Work to be completed:
In the records below, the line containing "X140970000Y-67310000D03*" is the first to keep. Retype it and all later lines exactly, through the end.

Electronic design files
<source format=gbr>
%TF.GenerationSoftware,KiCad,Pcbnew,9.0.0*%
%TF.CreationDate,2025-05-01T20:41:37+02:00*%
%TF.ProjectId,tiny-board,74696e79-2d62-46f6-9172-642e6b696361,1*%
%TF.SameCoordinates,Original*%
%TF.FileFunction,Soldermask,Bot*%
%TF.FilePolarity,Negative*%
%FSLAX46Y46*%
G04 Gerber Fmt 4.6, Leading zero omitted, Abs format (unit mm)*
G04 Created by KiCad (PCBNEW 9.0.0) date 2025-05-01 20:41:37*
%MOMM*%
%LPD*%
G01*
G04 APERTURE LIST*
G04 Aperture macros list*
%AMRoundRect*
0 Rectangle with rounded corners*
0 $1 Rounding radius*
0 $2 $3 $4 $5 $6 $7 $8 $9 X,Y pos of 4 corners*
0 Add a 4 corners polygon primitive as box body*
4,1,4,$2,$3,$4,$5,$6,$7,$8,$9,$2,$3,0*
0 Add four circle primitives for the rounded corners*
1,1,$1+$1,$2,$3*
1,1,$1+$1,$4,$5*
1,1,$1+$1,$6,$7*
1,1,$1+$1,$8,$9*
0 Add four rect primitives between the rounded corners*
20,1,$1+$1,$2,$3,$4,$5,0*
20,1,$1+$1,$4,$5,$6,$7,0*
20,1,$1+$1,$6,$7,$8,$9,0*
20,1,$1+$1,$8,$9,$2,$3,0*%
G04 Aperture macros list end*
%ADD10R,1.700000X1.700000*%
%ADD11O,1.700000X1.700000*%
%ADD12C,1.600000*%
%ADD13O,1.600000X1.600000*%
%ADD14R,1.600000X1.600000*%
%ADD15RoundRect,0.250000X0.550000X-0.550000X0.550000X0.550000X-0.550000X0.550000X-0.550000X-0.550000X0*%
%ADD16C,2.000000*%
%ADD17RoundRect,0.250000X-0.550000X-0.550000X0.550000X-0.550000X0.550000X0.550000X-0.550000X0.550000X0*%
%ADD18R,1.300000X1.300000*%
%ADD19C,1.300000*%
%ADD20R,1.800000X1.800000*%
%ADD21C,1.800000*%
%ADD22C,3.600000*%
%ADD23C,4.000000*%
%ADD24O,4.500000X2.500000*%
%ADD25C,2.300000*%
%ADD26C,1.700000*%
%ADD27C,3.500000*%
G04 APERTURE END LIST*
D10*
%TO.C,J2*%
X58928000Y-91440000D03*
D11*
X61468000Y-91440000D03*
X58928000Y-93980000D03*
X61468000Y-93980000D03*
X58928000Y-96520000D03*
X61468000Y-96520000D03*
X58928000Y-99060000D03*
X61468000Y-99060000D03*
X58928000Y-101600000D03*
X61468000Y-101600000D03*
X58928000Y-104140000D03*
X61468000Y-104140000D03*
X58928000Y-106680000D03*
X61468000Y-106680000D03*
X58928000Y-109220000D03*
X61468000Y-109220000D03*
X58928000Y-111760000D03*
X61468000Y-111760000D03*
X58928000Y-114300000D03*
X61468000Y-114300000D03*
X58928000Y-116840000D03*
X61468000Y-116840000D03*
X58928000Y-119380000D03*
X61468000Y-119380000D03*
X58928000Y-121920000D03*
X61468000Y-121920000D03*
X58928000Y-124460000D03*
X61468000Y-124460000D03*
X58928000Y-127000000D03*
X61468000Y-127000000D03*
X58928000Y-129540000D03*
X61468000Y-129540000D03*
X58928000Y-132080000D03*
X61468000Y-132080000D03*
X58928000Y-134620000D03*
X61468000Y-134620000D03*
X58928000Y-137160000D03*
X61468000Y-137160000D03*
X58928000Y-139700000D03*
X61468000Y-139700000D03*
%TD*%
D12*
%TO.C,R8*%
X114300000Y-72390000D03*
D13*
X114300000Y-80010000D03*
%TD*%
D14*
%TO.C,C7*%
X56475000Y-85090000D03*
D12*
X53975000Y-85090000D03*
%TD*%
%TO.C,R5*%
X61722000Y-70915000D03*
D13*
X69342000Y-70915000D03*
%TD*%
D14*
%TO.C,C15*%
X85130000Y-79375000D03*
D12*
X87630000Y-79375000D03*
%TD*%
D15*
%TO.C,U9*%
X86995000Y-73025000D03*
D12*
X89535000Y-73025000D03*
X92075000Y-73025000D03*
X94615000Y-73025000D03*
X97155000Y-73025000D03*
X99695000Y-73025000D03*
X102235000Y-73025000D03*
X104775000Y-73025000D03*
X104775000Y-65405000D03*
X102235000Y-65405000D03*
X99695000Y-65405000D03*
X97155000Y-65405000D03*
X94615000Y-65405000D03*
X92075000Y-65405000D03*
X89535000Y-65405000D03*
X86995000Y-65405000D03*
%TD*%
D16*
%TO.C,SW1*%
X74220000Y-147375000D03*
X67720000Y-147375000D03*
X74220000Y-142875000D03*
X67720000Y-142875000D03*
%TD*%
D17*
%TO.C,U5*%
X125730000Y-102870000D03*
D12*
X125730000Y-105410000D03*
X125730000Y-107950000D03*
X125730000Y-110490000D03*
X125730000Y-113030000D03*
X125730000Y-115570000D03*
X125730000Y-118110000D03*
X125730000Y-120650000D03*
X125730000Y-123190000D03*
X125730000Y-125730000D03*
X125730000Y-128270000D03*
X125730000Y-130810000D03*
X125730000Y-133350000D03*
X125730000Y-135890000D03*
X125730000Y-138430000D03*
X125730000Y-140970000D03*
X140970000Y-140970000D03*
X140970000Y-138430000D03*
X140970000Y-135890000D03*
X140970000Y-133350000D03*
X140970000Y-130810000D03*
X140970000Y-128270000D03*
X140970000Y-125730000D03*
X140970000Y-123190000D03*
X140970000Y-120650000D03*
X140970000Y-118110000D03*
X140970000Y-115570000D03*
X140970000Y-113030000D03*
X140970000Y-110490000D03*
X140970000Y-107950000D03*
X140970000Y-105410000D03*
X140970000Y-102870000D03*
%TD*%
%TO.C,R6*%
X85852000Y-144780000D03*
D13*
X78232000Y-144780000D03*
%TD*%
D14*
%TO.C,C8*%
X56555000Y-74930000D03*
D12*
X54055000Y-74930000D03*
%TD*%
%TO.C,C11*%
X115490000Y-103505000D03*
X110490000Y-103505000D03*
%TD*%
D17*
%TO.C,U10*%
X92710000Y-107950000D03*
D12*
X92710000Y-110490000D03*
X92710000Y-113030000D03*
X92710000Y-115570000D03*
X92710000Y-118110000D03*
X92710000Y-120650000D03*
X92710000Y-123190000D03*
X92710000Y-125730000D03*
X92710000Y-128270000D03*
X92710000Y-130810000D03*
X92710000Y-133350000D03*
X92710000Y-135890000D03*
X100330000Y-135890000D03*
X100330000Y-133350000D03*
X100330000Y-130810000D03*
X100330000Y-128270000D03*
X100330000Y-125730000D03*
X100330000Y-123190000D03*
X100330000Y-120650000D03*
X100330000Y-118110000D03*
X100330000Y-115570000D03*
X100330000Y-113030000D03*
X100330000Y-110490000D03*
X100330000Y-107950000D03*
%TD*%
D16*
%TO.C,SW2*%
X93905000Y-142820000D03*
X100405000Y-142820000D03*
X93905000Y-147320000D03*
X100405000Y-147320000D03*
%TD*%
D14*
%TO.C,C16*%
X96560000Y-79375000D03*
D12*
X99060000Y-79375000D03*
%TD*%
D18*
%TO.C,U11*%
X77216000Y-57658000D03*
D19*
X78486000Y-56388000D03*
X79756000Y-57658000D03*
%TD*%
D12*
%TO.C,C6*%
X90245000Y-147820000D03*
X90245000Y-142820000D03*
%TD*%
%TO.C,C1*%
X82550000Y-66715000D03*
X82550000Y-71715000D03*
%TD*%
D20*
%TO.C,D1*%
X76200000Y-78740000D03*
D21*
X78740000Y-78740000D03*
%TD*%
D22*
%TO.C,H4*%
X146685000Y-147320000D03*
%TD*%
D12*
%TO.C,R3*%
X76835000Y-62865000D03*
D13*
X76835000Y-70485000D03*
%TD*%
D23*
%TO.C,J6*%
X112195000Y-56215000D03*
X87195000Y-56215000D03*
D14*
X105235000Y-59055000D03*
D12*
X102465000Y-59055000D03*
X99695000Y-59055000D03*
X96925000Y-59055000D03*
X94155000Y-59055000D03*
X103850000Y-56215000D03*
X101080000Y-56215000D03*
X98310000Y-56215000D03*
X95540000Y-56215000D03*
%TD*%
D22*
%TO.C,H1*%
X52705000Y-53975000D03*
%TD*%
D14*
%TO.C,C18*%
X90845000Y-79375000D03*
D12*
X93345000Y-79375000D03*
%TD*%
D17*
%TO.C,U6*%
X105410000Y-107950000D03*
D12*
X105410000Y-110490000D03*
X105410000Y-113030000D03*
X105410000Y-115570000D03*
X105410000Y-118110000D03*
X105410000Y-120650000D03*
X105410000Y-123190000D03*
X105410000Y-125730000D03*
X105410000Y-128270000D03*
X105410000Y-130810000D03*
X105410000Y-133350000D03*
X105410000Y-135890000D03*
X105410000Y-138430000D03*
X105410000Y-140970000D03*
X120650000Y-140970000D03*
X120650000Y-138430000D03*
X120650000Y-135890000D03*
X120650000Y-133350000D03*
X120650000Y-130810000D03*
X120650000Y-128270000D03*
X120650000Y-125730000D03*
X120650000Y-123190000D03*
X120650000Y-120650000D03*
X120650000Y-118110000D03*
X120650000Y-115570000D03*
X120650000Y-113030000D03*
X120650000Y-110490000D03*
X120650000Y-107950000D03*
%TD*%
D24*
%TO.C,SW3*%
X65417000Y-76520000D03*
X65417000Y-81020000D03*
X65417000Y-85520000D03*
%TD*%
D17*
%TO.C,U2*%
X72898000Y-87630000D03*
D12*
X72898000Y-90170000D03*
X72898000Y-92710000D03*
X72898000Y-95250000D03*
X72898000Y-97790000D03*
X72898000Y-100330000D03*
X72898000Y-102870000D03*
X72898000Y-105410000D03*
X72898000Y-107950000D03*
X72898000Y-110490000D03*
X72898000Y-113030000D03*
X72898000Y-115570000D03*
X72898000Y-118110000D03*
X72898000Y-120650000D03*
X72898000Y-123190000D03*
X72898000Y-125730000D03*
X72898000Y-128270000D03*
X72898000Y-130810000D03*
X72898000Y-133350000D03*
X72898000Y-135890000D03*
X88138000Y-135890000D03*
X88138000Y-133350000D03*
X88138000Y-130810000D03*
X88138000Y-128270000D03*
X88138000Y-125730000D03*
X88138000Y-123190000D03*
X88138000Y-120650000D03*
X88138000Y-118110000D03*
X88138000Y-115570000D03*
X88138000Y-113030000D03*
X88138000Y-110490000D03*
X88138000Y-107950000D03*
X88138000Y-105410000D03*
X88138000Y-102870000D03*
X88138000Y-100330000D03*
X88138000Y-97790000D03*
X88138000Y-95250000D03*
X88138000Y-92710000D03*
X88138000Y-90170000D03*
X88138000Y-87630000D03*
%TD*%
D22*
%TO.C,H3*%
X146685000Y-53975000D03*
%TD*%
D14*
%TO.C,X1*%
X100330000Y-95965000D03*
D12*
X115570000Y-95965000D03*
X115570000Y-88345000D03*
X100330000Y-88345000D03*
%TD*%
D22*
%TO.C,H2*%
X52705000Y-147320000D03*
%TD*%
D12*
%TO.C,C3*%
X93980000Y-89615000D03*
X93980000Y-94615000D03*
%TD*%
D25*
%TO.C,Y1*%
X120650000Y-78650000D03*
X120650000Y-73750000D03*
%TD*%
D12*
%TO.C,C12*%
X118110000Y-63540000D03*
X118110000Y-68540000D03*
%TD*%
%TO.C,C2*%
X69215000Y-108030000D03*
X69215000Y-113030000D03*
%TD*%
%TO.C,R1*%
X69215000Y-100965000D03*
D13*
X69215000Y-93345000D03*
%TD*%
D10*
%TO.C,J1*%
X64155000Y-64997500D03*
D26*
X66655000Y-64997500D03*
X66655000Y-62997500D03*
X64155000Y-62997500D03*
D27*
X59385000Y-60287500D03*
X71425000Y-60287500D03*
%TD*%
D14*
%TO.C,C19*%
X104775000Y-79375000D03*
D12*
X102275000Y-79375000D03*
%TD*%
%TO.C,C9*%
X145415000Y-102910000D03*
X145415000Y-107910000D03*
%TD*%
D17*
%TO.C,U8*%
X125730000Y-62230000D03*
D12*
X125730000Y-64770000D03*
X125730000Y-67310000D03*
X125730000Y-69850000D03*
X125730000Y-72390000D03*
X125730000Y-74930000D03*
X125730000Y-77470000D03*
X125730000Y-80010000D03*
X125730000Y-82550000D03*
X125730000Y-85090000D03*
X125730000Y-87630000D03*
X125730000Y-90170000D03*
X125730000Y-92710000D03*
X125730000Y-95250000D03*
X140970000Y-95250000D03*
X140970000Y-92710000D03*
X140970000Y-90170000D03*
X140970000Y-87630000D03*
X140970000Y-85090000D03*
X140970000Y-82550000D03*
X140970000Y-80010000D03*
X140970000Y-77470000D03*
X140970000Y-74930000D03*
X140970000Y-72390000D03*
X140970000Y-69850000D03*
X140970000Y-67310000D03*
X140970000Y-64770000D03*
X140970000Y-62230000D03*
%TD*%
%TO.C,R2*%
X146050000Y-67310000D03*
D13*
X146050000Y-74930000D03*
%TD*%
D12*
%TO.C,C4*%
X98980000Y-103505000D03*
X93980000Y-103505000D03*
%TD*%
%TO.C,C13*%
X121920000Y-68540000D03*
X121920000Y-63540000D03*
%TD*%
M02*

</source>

Completed task:
X140970000Y-67310000D03*
X140970000Y-64770000D03*
X140970000Y-62230000D03*
%TD*%
%TO.C,R2*%
X146050000Y-67310000D03*
D13*
X146050000Y-74930000D03*
%TD*%
D12*
%TO.C,C4*%
X98980000Y-103505000D03*
X93980000Y-103505000D03*
%TD*%
%TO.C,C13*%
X121920000Y-68540000D03*
X121920000Y-63540000D03*
%TD*%
M02*

</source>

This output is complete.